__Document extract__
____________
Now, I want to provide some default value of f that does nothing. So I figured I'd use pass, like so:

def stuff(n, f = None):
  if(f is None):
    f = pass
  f(n)

But this does not compile. How should I be doing this?

6

There are 6 answers

3
Keith On BEST ANSWER

The pass is a keyword for the interpreter, a place holder for otherwise nothing. It's not an object that you can assign. You can use a no-op lambda.

f = lambda x: None
0
gruszczy On

You can't assing empty. But you can creaty internal function, that you will assign to f.

def stuff(n, f=None):
  def empty(n):
    pass
  if f is None:
    f = empty
  f(n)
7
Nicolas Lefebvre On

Why not simply this ?

def stuff(n, f=None):
    if f is None:
        return
    return f(n)
____________
__Data entries__
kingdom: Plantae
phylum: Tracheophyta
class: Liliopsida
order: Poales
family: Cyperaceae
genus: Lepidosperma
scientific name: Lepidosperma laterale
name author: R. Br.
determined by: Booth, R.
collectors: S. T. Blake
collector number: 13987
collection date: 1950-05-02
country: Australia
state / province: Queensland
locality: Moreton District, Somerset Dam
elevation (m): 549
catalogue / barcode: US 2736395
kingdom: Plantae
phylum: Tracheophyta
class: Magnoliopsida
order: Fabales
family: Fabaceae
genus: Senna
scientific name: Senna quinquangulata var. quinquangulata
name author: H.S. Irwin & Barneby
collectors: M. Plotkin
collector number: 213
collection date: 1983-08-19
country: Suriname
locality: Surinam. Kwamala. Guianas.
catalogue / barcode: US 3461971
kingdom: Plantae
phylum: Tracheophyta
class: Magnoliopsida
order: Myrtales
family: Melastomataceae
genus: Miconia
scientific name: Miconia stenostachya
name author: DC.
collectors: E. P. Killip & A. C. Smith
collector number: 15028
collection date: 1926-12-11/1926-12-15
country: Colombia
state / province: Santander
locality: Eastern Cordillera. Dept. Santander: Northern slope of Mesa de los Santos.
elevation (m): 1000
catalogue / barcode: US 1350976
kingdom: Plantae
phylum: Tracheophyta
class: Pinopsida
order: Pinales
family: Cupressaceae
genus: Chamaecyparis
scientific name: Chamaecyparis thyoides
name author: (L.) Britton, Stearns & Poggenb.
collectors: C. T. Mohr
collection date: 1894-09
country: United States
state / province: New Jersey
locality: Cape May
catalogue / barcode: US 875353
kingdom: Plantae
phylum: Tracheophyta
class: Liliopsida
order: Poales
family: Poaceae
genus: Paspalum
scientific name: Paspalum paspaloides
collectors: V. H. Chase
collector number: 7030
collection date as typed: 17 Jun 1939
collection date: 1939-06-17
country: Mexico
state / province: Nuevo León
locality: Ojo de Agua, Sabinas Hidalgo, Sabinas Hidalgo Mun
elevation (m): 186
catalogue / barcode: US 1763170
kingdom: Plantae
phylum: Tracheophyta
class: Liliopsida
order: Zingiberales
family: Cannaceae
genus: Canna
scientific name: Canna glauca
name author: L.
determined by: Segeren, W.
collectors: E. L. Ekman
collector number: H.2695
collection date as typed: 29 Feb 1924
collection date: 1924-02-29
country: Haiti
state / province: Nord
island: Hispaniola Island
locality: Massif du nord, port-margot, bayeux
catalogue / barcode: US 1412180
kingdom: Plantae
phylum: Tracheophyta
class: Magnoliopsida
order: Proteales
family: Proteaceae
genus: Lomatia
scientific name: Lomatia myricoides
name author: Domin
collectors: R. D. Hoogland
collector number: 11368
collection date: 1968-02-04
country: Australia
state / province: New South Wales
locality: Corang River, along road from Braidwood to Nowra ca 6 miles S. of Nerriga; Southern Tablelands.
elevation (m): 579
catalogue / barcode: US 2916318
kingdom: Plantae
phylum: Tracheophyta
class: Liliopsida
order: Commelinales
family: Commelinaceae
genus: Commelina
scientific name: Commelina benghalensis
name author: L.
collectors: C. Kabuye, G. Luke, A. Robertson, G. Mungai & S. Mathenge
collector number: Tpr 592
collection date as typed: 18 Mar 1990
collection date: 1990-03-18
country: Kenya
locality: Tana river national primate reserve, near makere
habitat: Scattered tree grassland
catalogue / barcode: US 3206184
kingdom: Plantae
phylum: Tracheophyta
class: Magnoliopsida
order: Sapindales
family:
____________
__Objectives__
(a) Reproduce the part of the Python discussion about a do-nothing default function from "There are 6" to "a no-op lambda.".
(b) Resume the Python discussion about a do-nothing default function, starting right after its last line.
None of the rows are needed here.

__Answers to the exercises__
(a)
There are 6 answers

3
Keith On BEST ANSWER

The pass is a keyword for the interpreter, a place holder for otherwise nothing. It's not an object that you can assign. You can use a no-op lambda.

(b)
9
Björn Pollex On

A little shorter:

def stuff(n, f=None):
  f = f or (lambda x: None)
  f(n)

Or even better:

def stuff(n, f=None):
    f(n) if f is not None else None
0
Alcolo47 On

The generic noop function :

f = lambda *x,**y:None

You can call

f()
f(0,foo=0)
0
Ivan Dives On

I'd go with a

def nop(*args, **kwargs):
    pass

def algo(func=nop):
    do_something()
    func()
    do_something_else()

algo() # nop is called
algo(some_callback) # some_callback is called

IMHO looks cleaner than

if foo:
    foo()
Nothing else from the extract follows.